### DATA
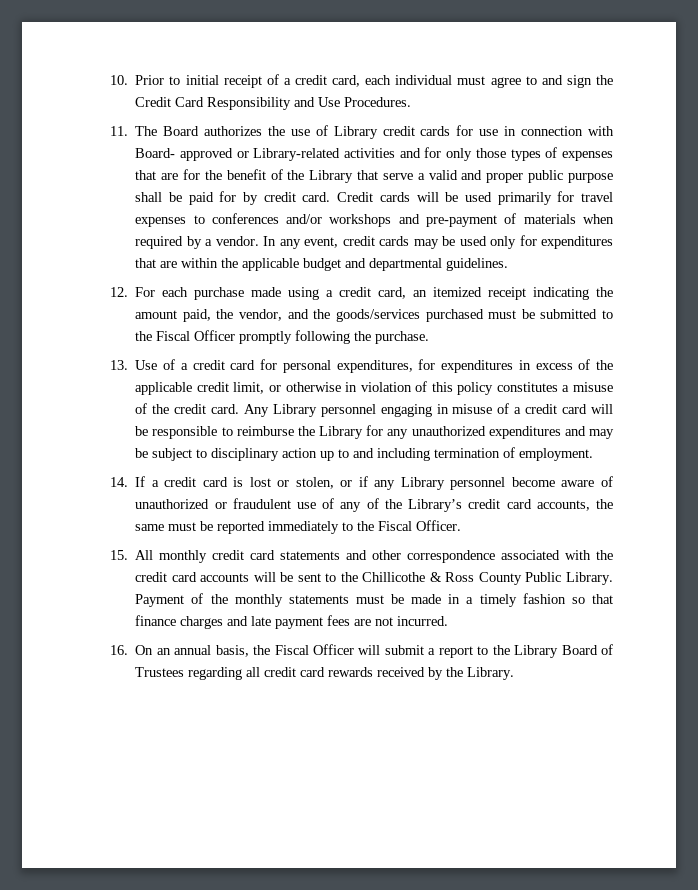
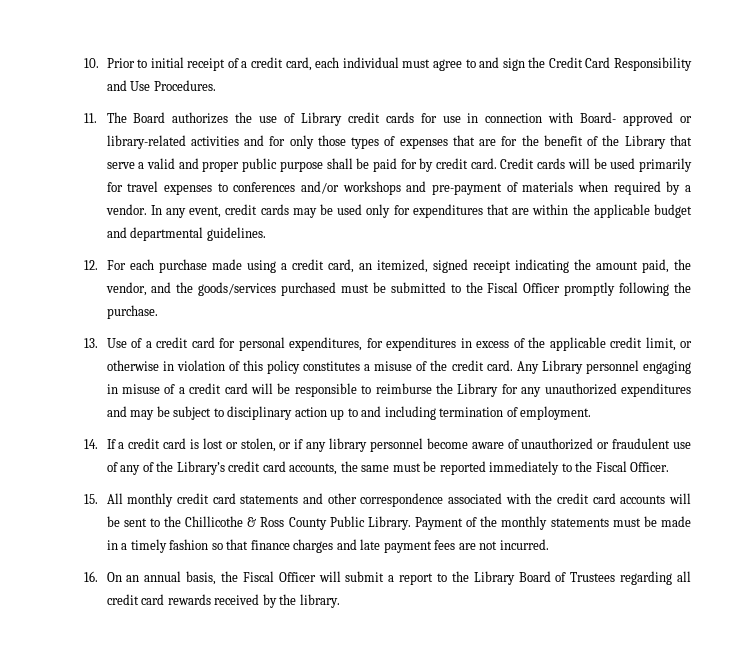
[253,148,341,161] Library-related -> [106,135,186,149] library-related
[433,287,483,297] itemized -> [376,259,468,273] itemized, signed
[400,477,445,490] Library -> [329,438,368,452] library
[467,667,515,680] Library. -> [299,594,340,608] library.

--

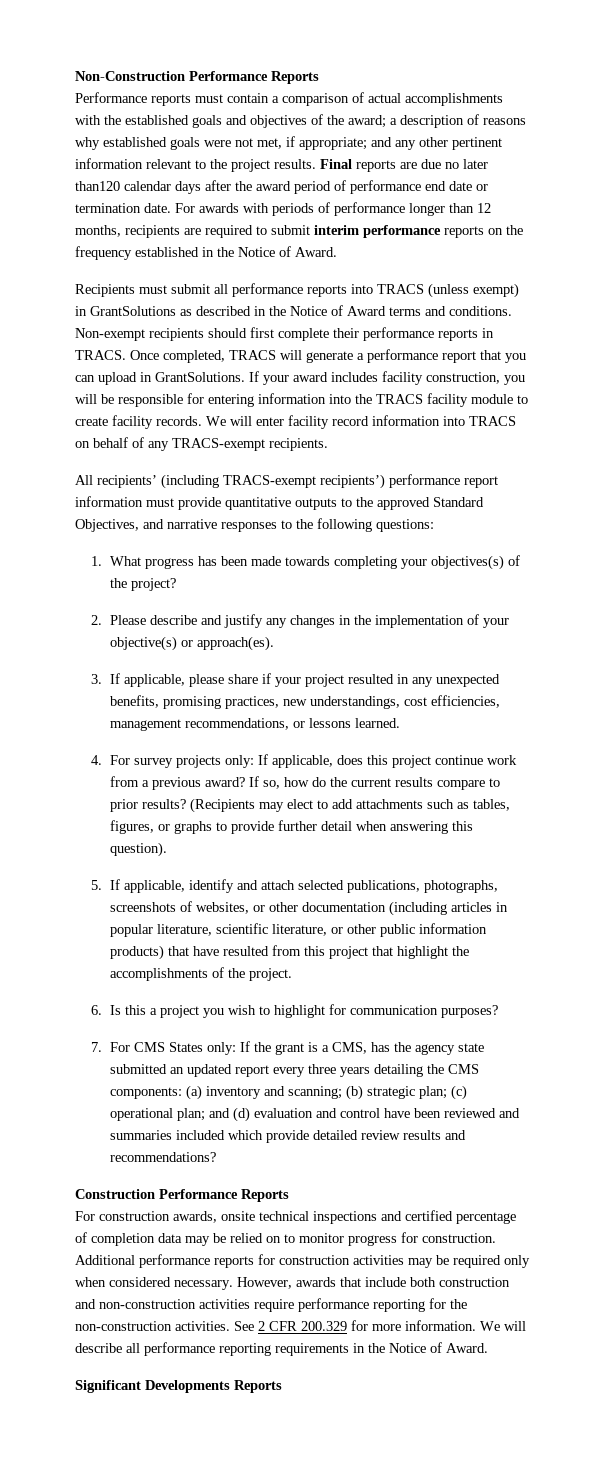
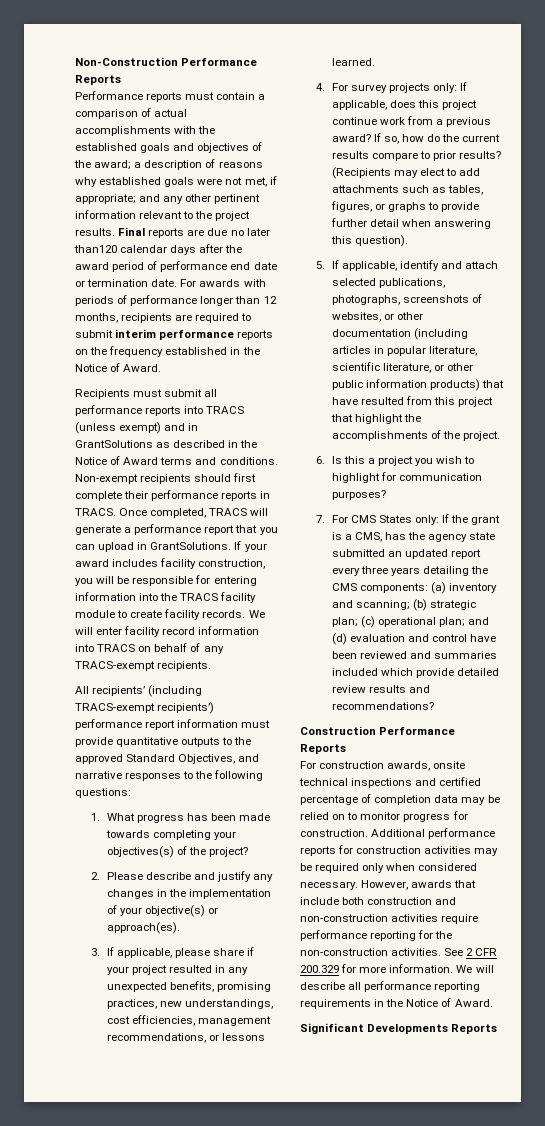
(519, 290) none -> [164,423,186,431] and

### JOB ITEM
Only one stretch of the entries above is wanted: the lines from the one containing "[433,287,483,297] itemized ->" through the one containing "[467,667,515,680] Library. ->". Please reproduce it exactly.

### SOLUTION TO THE PROBLEM
[433,287,483,297] itemized -> [376,259,468,273] itemized, signed
[400,477,445,490] Library -> [329,438,368,452] library
[467,667,515,680] Library. -> [299,594,340,608] library.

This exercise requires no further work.